Exactly reproduce the lines beginning with the line that includes "冬の太陽の位置が下がる時は霧除けよりも日差しが下が" and ending with the last line of the data.

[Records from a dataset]
+++++
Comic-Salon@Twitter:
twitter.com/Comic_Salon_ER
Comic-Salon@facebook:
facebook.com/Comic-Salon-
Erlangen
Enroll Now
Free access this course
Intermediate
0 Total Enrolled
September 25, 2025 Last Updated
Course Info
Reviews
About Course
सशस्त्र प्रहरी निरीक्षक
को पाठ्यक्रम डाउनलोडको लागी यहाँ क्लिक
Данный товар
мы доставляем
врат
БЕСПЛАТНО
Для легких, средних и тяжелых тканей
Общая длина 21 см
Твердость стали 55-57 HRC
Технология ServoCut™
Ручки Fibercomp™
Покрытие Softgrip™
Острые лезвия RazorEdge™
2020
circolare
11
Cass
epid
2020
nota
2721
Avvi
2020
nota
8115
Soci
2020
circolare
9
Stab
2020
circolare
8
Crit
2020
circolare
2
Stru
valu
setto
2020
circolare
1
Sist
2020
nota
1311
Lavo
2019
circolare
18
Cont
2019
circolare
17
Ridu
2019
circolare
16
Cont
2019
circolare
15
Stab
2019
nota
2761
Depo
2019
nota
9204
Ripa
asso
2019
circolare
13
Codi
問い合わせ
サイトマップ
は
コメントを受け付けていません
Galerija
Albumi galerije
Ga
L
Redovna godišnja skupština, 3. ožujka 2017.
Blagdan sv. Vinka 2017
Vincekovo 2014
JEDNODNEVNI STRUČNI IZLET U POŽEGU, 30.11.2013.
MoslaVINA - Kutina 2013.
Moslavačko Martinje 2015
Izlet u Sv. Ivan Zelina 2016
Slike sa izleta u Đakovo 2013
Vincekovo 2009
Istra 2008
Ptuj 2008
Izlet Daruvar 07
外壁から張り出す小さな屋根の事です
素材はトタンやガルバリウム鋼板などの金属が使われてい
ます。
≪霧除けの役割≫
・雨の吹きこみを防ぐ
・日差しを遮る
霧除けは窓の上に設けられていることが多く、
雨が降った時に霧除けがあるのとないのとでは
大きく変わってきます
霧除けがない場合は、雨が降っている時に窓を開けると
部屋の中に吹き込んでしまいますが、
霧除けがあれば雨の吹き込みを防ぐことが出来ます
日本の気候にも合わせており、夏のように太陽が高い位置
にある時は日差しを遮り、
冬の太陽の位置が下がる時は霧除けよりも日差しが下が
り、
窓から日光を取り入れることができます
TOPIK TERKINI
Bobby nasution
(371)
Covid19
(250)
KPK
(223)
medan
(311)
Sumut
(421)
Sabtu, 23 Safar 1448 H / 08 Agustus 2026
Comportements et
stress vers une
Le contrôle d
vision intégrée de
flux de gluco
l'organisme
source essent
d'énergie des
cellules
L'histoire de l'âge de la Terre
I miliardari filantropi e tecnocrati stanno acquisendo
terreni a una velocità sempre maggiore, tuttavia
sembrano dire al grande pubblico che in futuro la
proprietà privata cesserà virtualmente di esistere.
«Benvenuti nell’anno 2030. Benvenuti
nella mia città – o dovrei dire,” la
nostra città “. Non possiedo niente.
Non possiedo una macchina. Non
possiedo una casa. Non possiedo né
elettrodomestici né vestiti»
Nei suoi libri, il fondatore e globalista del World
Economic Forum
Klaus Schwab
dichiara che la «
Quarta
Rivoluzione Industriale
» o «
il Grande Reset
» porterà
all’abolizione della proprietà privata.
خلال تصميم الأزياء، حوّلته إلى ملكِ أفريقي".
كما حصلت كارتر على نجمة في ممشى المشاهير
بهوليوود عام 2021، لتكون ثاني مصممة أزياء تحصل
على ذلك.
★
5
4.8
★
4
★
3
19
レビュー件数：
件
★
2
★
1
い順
+++++
▶ Answer space
冬の太陽の位置が下がる時は霧除けよりも日差しが下が
り、
窓から日光を取り入れることができます
TOPIK TERKINI
Bobby nasution
(371)
Covid19
(250)
KPK
(223)
medan
(311)
Sumut
(421)
Sabtu, 23 Safar 1448 H / 08 Agustus 2026
Comportements et
stress vers une
Le contrôle d
vision intégrée de
flux de gluco
l'organisme
source essent
d'énergie des
cellules
L'histoire de l'âge de la Terre
I miliardari filantropi e tecnocrati stanno acquisendo
terreni a una velocità sempre maggiore, tuttavia
sembrano dire al grande pubblico che in futuro la
proprietà privata cesserà virtualmente di esistere.
«Benvenuti nell’anno 2030. Benvenuti
nella mia città – o dovrei dire,” la
nostra città “. Non possiedo niente.
Non possiedo una macchina. Non
possiedo una casa. Non possiedo né
elettrodomestici né vestiti»
Nei suoi libri, il fondatore e globalista del World
Economic Forum
Klaus Schwab
dichiara che la «
Quarta
Rivoluzione Industriale
» o «
il Grande Reset
» porterà
all’abolizione della proprietà privata.
خلال تصميم الأزياء، حوّلته إلى ملكِ أفريقي".
كما حصلت كارتر على نجمة في ممشى المشاهير
بهوليوود عام 2021، لتكون ثاني مصممة أزياء تحصل
على ذلك.
★
5
4.8
★
4
★
3
19
レビュー件数：
件
★
2
★
1
い順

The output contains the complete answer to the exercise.